Teraz przesiadlem sie na Coyori i musze powiedziec ze laska ma naprawde wielki potencjal> nie tak latwa w prowadzeniu jak Usr ale za to dajaca o wiele wieksza satysfakcje. No i o wiele bardziej w jeje przypadku mozna pokombinowac. Niby ma jeden glowny specjal, ale za to ma od cholery jego wariacji i na dobra sprawe przeciwnik nigdy nie wiem co pojdzie nastepne.

Ta gra ma jeszcze dwa swietne osiagniecia, pierwsze to Perfect Hero, ten achievement to prawdziwy hardcore.
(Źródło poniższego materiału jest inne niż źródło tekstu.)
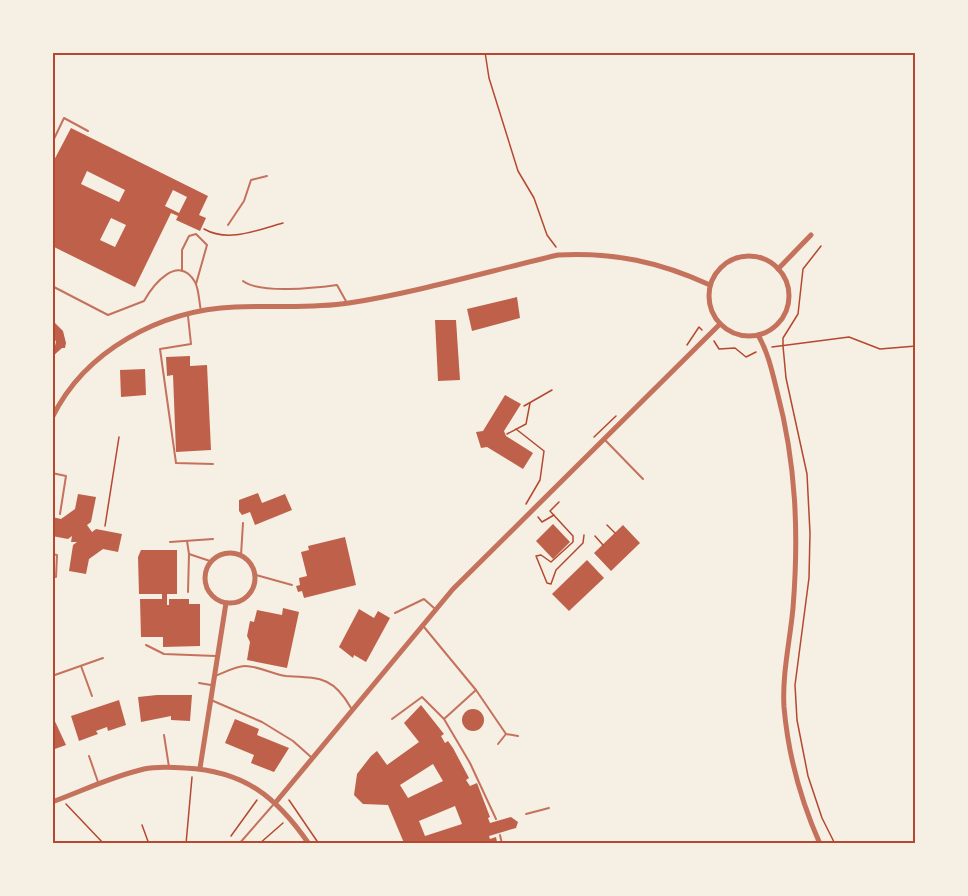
<svg xmlns="http://www.w3.org/2000/svg" width="968" height="896" font-family="Montserrat,sans-serif">
<style>
.building{fill:#bf614a;fill-rule:evenodd}
.lines{fill:none;stroke-linecap:round;stroke-linejoin:round}
.path{stroke:#b5482f;stroke-width:1.5}
.service{stroke:#c5725c;stroke-width:2}
.minor{stroke:#c5725c;stroke-width:5}
.neatline{fill:none;stroke:#b5482f;stroke-width:2}
</style>
<rect width="100%" height="100%" fill="#f6efe4"/>
<g class="building">
<path d="M71,128L208,196L199,215L206,218L200,231L176,220L178,216L171,213L135,287L52,246V164ZM87,171L125,190L119,202L81,184ZM173,190L187,197L179,213L165,206ZM111,218L126,225L115,247L100,240Z"/>
<path d="M517,297L520,318L472,331L467,309Z"/>
<path d="M435,320H456L460,380L438,381Z"/>
<path d="M55,323L63,331L66,343L65,348H62L52,357L56,342L52,333Z"/>
<path d="M190,356V366L207,365L211,450L176,452L173,375L167,376L166,357Z"/>
<path d="M145,369L146,395L121,397L120,370Z"/>
<path d="M505,395L521,404L504,431L506,436L533,453L523,469L487,447L481,448L476,432L483,431Z"/>
<path d="M258,493L262,503L285,494L292,510L255,525L250,512L242,515L239,511V500Z"/>
<path d="M78,494L96,497L91,522L87,525L92,532L96,529L122,534L118,552L103,549L89,559L86,574L69,571L73,545L77,542H71L72,536L68,539L52,536V517L61,519L75,509Z"/>
<path d="M553,524L570,542L553,559L536,541Z"/>
<path d="M623,525L640,543L611,571L594,553Z"/>
<path d="M345,537L356,585L304,598L302,591L298,592L296,586L300,585L299,578L307,576L301,552L309,550L308,546Z"/>
<path d="M141,550H177V594H167V605H169V599H189V604H200V646L163,647V637H141L140,599H162V594H139L138,557Z"/>
<path d="M587,560L604,578L569,611L552,594Z"/>
<path d="M283,608L299,612L287,668L247,660L250,642L247,636L250,621L254,622L257,610L282,615Z"/>
<path d="M359,609L374,618L378,611L390,618L366,662L354,655L353,658L339,647Z"/>
<path d="M157,695H192L190,721L171,720V716L141,722L138,697Z"/>
<path d="M119,700L126,725L108,731L107,727L96,731L98,734L79,741L71,716Z"/>
<path d="M421,705L444,734L441,736L445,743L448,741L453,748L469,778L466,780L470,786L477,783L490,817L488,818L490,823L511,817L518,822L516,828L489,836L490,839L496,837L497,842L404,843L388,805L363,804L354,795L357,774L371,756L377,751L387,765L419,742L404,723ZM433,764L443,781L408,798L400,785ZM455,806L462,824L425,836L419,821Z"/>
<circle cx="473" cy="720" r="11"/>
<path d="M52,715L66,745L52,750Z"/>
<path d="M235,719L259,729L257,735L289,748L274,772L251,763L254,755L225,743Z"/>
</g>
<g class="lines">
<g class="path">
<path d="M485,52L489,78L518,171L534,198L547,235L556,247"/>
<path d="M204,229C229,243 257,230 283,223"/>
<path d="M821,246L803,269L798,314L783,338V346L786,378L807,474L810,533L809,578L795,685L797,720L808,776L822,818L835,844"/>
<path d="M714,341L719,349L735,348L746,357L756,352"/>
<path d="M687,345L699,327L702,330"/>
<path d="M772,347L849,337L880,349L916,346"/>
<path d="M524,406L552,390"/>
<path d="M516,429L544,451L540,480L526,504"/>
<path d="M507,434L526,424L530,403"/>
<path d="M594,437L616,416"/>
<path d="M559,502L550,511L573,536V542L551,562L541,555L536,556L547,583L551,584L556,570L583,543L584,535"/>
<path d="M538,517L542,522L554,515"/>
<path d="M607,525L615,533"/>
<path d="M105,526L119,437"/>
<path d="M595,536L603,545"/>
<path d="M289,800L319,844"/>
<path d="M66,804L104,844"/>
<path d="M142,825L149,844"/>
<path d="M231,836L257,800"/>
<path d="M186,844L192,777"/>
<path d="M259,844L283,823"/>
</g>
<g class="service">
<path d="M52,143L64,118L88,131"/>
<path d="M228,225L244,201L251,180L267,176"/>
<path d="M182,271V250L189,236L196,234L207,245L196,284"/>
<path d="M243,281C260,294 315,288 337,285L347,303"/>
<path d="M52,286L108,315L144,301C153,285 178,253 195,282C199,289 199,302 201,311"/>
<path d="M188,316L191,344L160,349L176,463L213,464"/>
<path d="M605,440L643,479"/>
<path d="M52,473L66,476L60,514"/>
<path d="M187,541L189,554L210,561"/>
<path d="M170,542L213,539"/>
<path d="M52,554L57,555L56,577L52,576"/>
<path d="M241,555L243,523"/>
<path d="M256,575L292,585"/>
<path d="M188,592L189,554"/>
<path d="M395,613L424,599L434,608"/>
<path d="M424,627L476,690L506,734L518,736"/>
<path d="M146,645L164,654L216,656"/>
<path d="M81,666L92,696"/>
<path d="M52,676L103,658"/>
<path d="M215,676C223,673 236,666 245,666C259,666 272,674 286,676C319,678 333,676 351,708"/>
<path d="M199,683L211,685"/>
<path d="M476,690L444,719L470,763L496,819"/>
<path d="M211,700L262,722L293,741L311,757"/>
<path d="M392,719L422,697L444,719"/>
<path d="M164,735L169,767"/>
<path d="M498,744L506,734"/>
<path d="M89,756L98,782"/>
<path d="M526,814L549,808"/>
<path d="M500,835L502,844"/>
<path d="M239,844L273,805"/>
</g>
<g class="minor">
<circle cx="749" cy="296" r="40"/>
<path d="M778,269L811,235"/>
<path d="M758,335C768,352 772,371 777,391C796,463 799,533 793,608C790,641 782,674 784,707C788,754 801,801 820,844"/>
<path d="M52,418C85,350 161,310 235,307C273,305 310,309 349,303C419,292 489,271 558,255C614,252 660,262 710,285"/>
<circle cx="230" cy="578" r="25"/>
<path d="M200,768L226,603"/>
<path d="M52,802C82,791 113,776 144,769C157,766 172,767 185,768C244,771 276,796 309,844"/>
<path d="M276,802L453,589L720,324"/>
</g>
</g>
<rect width="968" height="896" fill="none" stroke="#f6efe4" stroke-width="108"/>
<rect x="54" y="54" width="860" height="788" class="neatline"/>
</svg>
Polega on na tym, ze musimy pokonac ostatnia faze Deathbringera majac na nim perfect, musimy skontrowac (Gachi) wszystkie uderzenia jego specjala (22) i to wszystko zrobic na poziomie very hard. naprawde ten achievement jest masakryczny do zdobycia, nie jest nie mozliwy, ale naprawde testuje ludzka cierpliwosc.

Drugi to Finishing Blow, ten polega na tym, ze musimy pokonac ostatnia faze Deathbringera bez uzywania Heat Up, a jak wiadomo osobom, ktore w to graly, bez heat up robimy kolesiowi takie male obrazenia ze masakra, a typ ma cos kolo 30000Hp, o ile dobrze pamietam.